PROBLEM:
Copy the text of all the material below line for line, leaving out the pictures.

GIVEN RECORDS below:

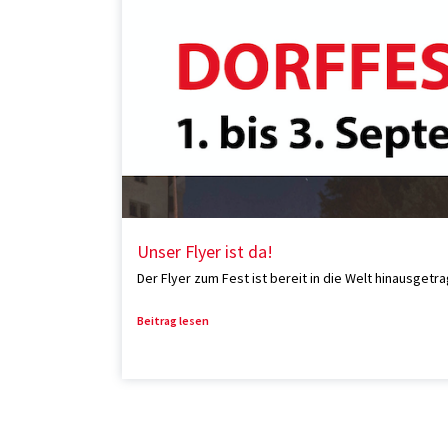
Unser Flyer ist da!
Der Flyer zum Fest ist bereit in die Welt hinausgetra
Beitrag lesen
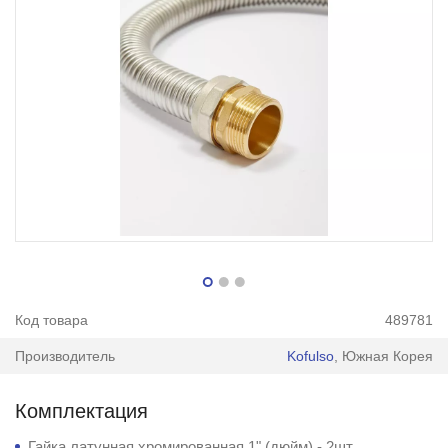
Код товара
489781
Производитель
Kofulso
, Южная Корея
Комплектация
Гайка латунная хромированная 1" (дюйм) - 2шт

End of GIVEN RECORDS.

REPLY TO THE TASK:
Unser Flyer ist da!
Der Flyer zum Fest ist bereit in die Welt hinausgetra
Beitrag lesen
Код товара
489781
Производитель
Kofulso
, Южная Корея
Комплектация
Гайка латунная хромированная 1" (дюйм) - 2шт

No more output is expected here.